_Task objective_
Go through the records below line by line and report how many lines include "distance", giving the number only.

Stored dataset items
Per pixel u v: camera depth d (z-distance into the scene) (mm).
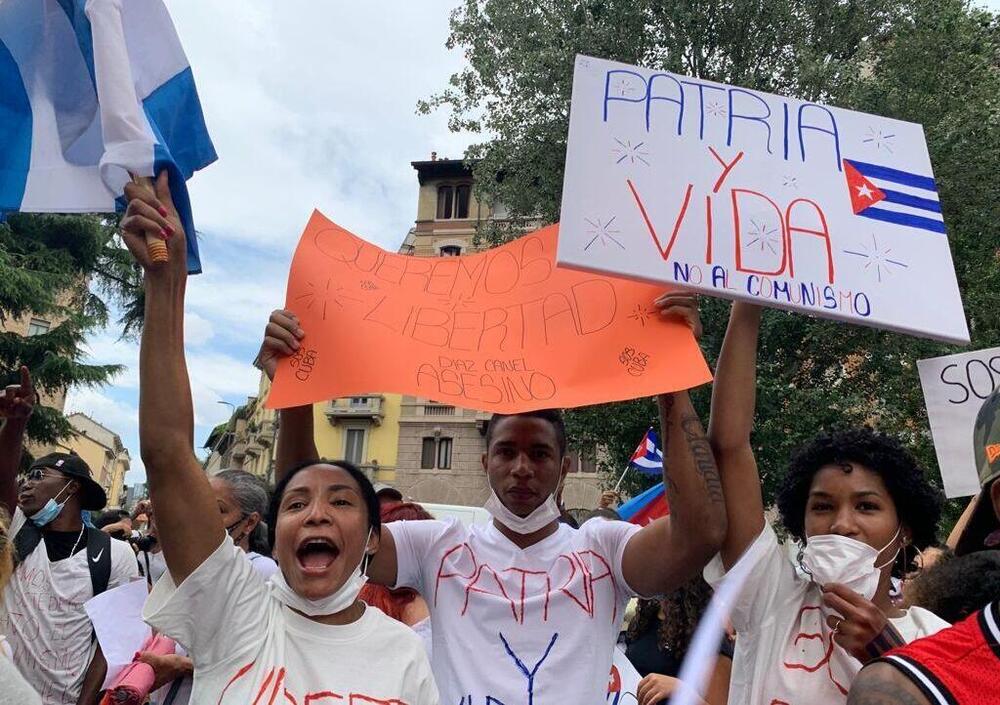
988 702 1147
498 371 2359
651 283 2213
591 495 25391
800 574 2082
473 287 2602
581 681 2109
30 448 19531
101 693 3404
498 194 14195
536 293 2549
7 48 2355
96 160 2297
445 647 2189
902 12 12656
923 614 1871
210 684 1709
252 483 3240
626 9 12648
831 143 2490
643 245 2211
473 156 14125
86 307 18500
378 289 2535
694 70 13227
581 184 2232
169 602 1699
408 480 29141
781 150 2439
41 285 16797
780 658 1926
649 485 12422
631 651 2938
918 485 2039
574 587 2211
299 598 1853
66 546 3629
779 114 2490
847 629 1734
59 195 2275
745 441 2178
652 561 2164
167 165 1997
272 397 2250
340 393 2264
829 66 12008
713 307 11359
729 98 2457
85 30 2305
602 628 2199
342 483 1934
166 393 1763
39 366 17438
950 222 11961
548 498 2320
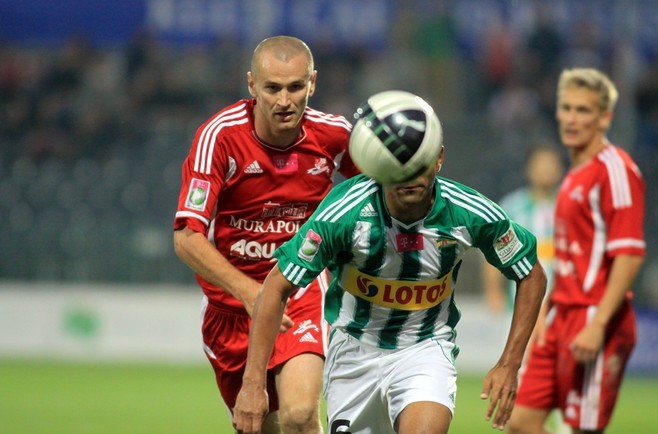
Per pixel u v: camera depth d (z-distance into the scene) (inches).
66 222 2426.2
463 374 2194.9
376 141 647.1
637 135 2578.7
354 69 2787.9
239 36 2839.6
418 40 2802.7
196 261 806.5
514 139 2640.3
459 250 722.2
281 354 847.1
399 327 747.4
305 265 700.7
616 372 965.8
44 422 1451.8
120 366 2231.8
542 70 2815.0
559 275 995.3
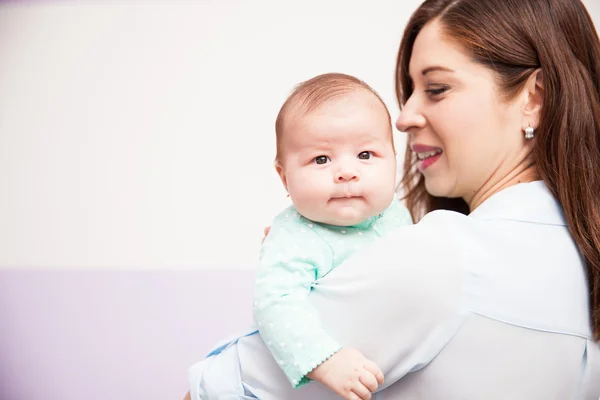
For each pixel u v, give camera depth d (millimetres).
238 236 4074
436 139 1324
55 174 4359
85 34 4406
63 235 4293
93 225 4258
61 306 4055
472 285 1040
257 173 4109
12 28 4492
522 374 1053
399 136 3279
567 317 1098
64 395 3832
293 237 1197
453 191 1343
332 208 1182
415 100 1340
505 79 1239
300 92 1245
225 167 4148
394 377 1067
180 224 4129
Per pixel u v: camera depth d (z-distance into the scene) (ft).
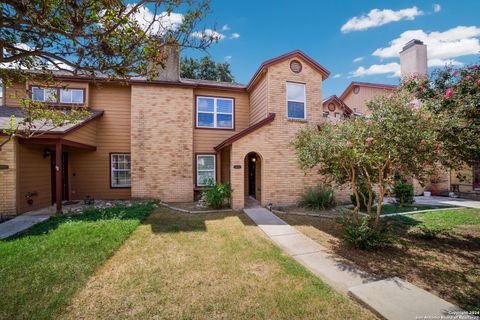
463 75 14.11
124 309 8.49
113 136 33.47
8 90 29.68
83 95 31.99
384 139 12.78
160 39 10.37
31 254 12.67
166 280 10.55
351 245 15.20
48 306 8.48
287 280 10.58
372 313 8.25
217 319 8.01
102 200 31.81
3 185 22.24
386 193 15.51
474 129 12.53
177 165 33.24
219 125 36.50
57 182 22.82
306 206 26.86
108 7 8.36
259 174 33.83
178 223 20.54
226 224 20.42
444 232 17.51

_Task answer_
3